═══ Texto do documento ═══

OS NIBELUNGOS: A MORTE DE SIEGFRIED &
A VINGANÇA DE KRIEMHILD

Fritz Lang, Siegfrieds Tod & Kriemhilds Rache, Alemanha, 1924

Em O Desprezo, de Jean-Luc Godard, Fritz Lang repete incessantemente a Michel Piccoli que a morte nunca é uma solução, nos diálogos em que se discute sobre a possibilidade de Ulisses, ao retornar da Guerra de Tróia para Ítaca, não ser mais amado por sua esposa Penélope. As palavras ditas por Lang quase quarenta anos à frente ecoam sobremaneira no dístico Os Nibelungos, que compreende A Morte de Siegfried e A Vingança de Kriemhild (que duram, respectivamente, 141 e 147 minutos, e não os 120 minutos que informam os DVDs da Continental/Magnus Opus): através do mito fundador do povo germânico, o cineasta expõe a inutilidade e a loucura da morte, seja esta justificada pela honra, pela dor ou pela paixão, com o extermínio sistemático promovido por Kriemhild, então rainha dos hunos, contra seus próprios irmãos nibelungos para vingar o assassinato de Siegfried. O sangue que atrai apenas mais sangue, a matança desnecessária que existe para satisfazer a si própria.

═══

**Complete o seguinte:**
1. As afirmações abaixo estão de acordo com o texto sobre Os Nibelungos? Responda sim ou não a cada uma e cite as palavras do texto que decidem: (a) A Vingança de Kriemhild dura 147 minutos. (b) Os DVDs da Continental/Magnus Opus informam a duração correta dos filmes. (c) Kriemhild era rainha dos hunos.
2. Segundo o texto sobre Os Nibelungos, em qual filme de Jean-Luc Godard Fritz Lang repete a Michel Piccoli que a morte nunca é uma solução?

═══ Material fornecido ═══

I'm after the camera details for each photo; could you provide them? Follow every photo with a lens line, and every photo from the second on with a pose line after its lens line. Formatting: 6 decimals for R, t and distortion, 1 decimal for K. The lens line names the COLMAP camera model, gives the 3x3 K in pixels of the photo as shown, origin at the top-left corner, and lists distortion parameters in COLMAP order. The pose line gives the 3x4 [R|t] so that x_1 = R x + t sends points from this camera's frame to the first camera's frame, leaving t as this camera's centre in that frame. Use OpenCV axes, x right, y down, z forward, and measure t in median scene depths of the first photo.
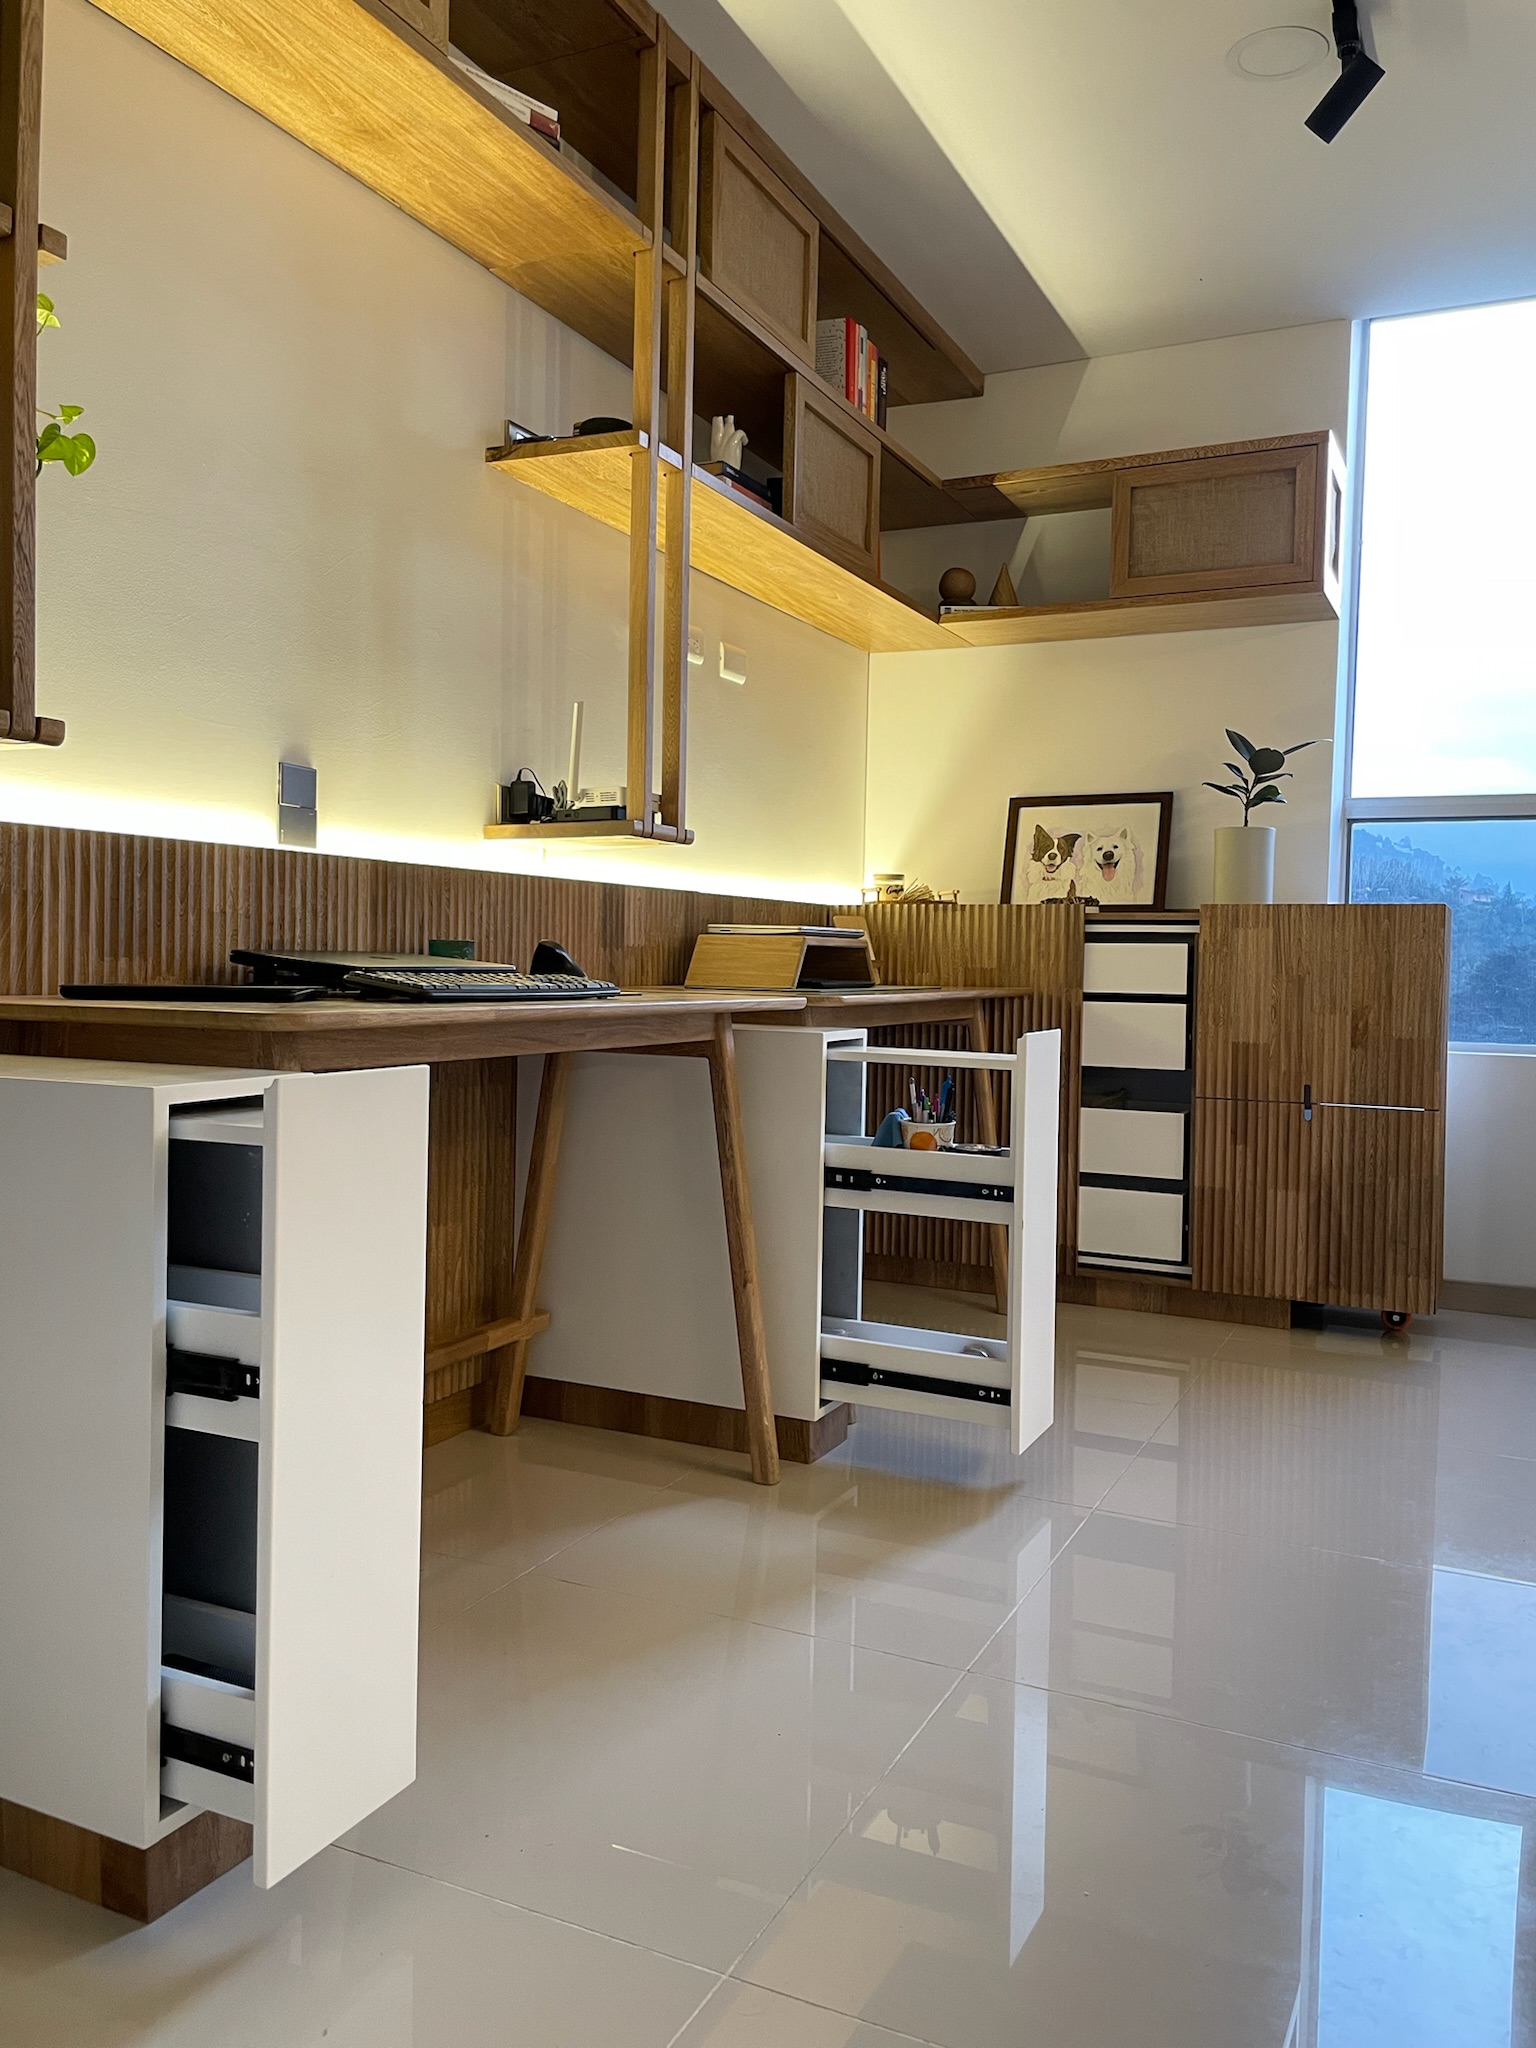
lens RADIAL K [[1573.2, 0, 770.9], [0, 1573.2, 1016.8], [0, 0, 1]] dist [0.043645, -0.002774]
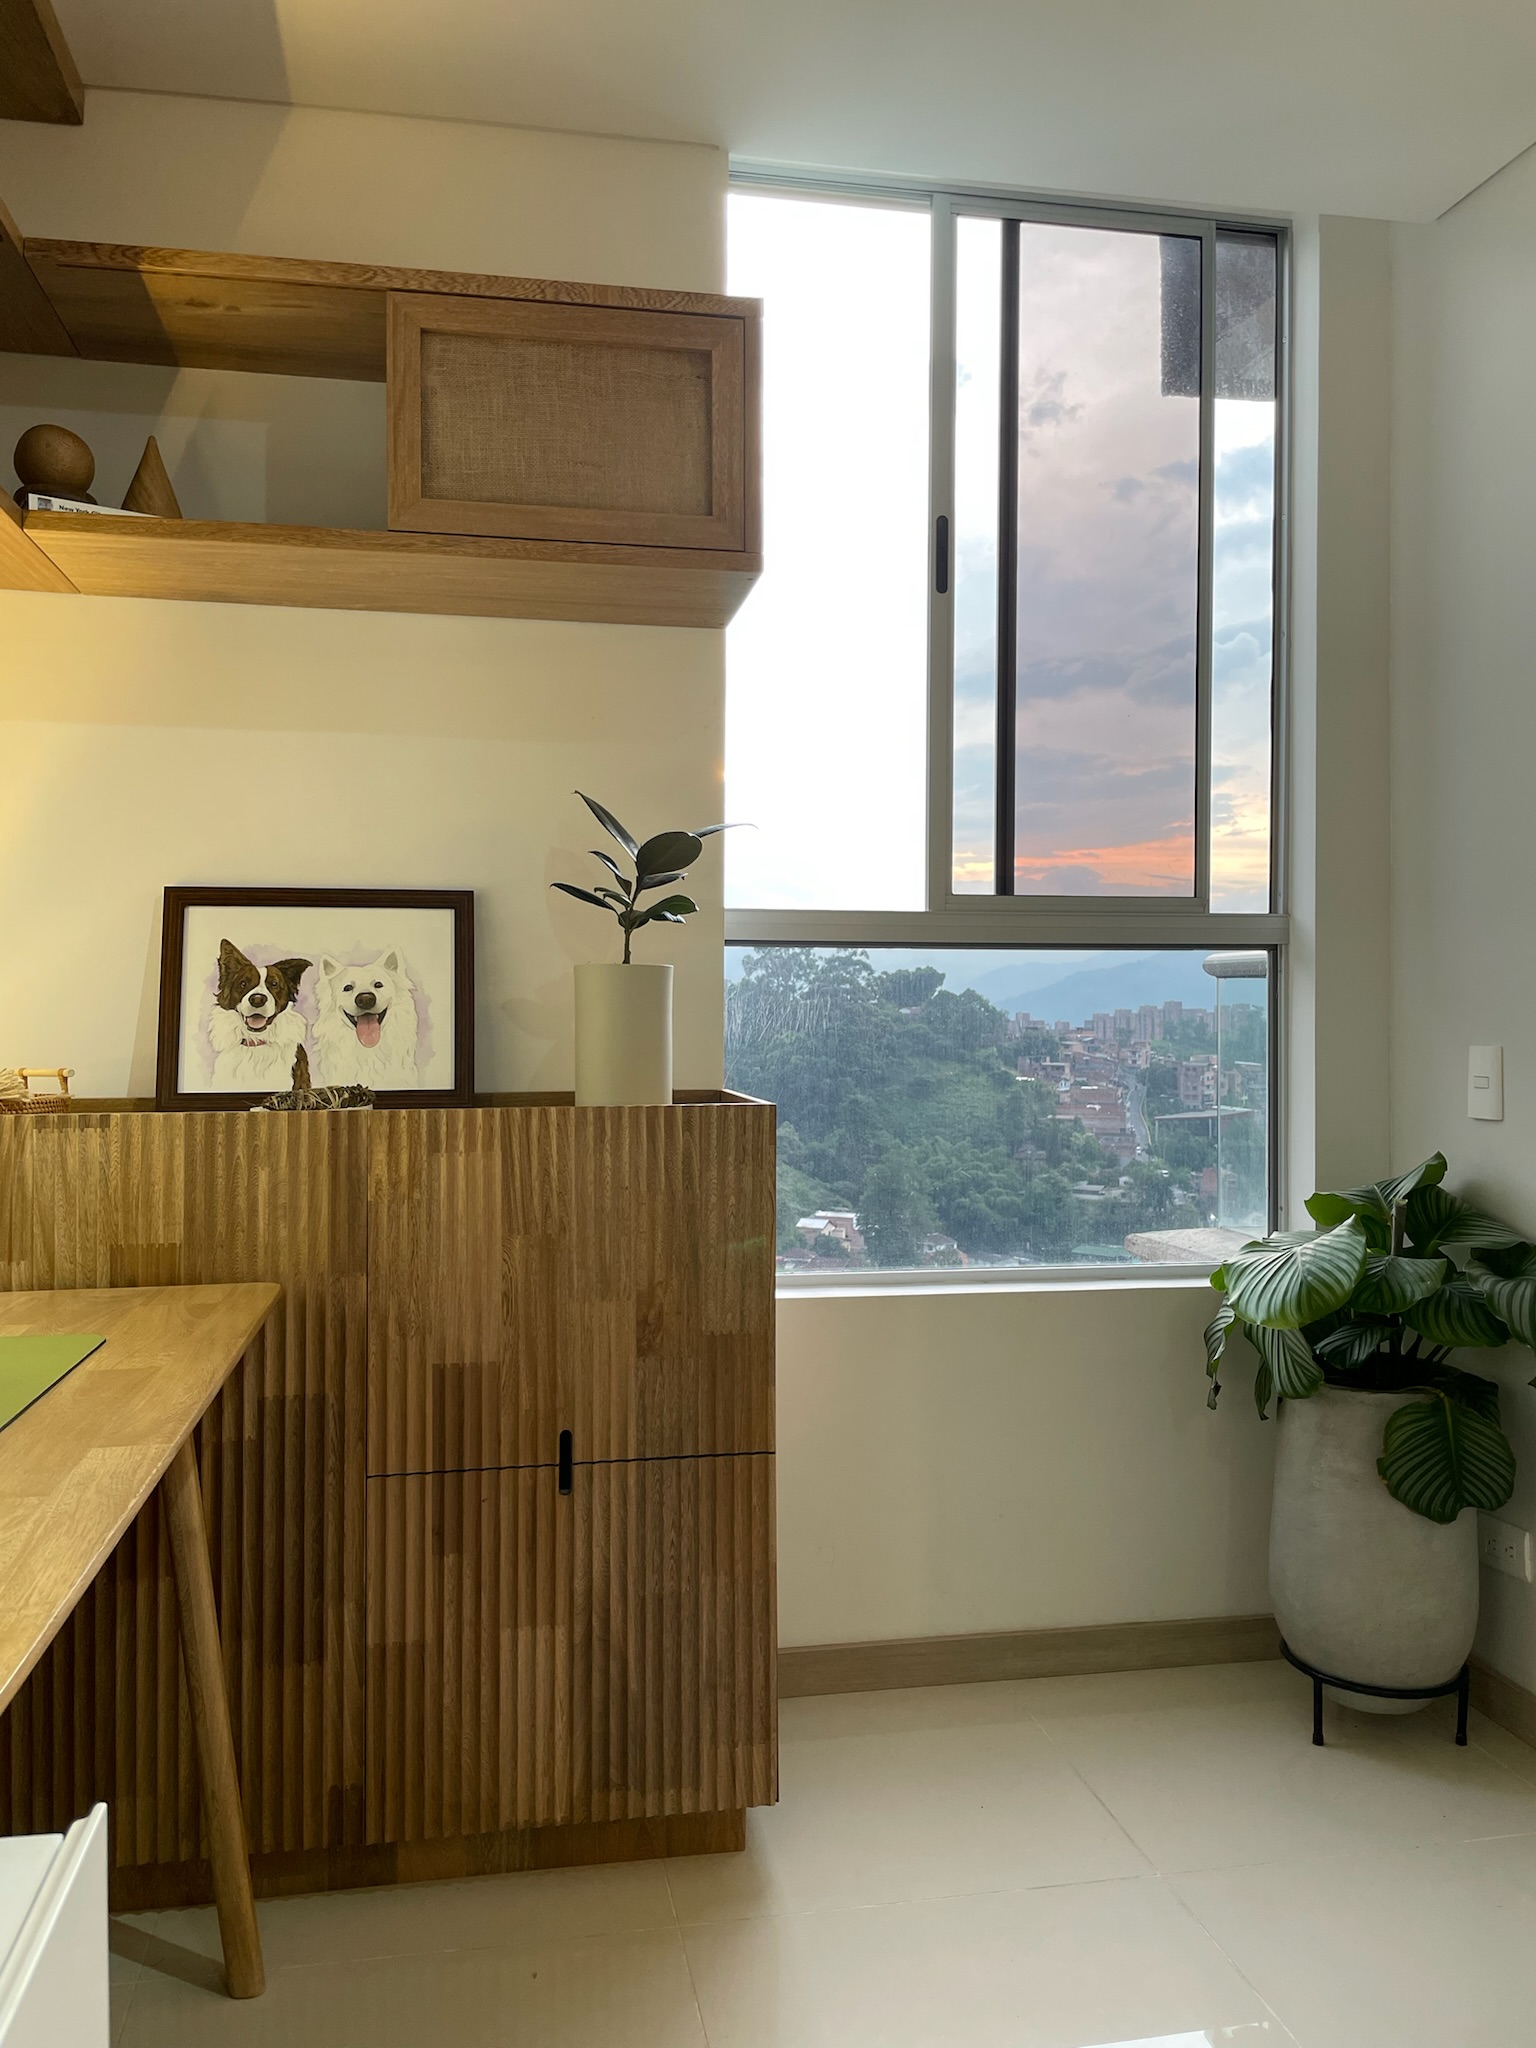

═══

**Respostas numeradas:**
1.
(a) Sim: "que duram, respectivamente, 141 e 147 minutos".
(b) Não: "e não os 120 minutos que informam os DVDs da Continental/Magnus Opus".
(c) Sim: "então rainha dos hunos".

2. O Desprezo.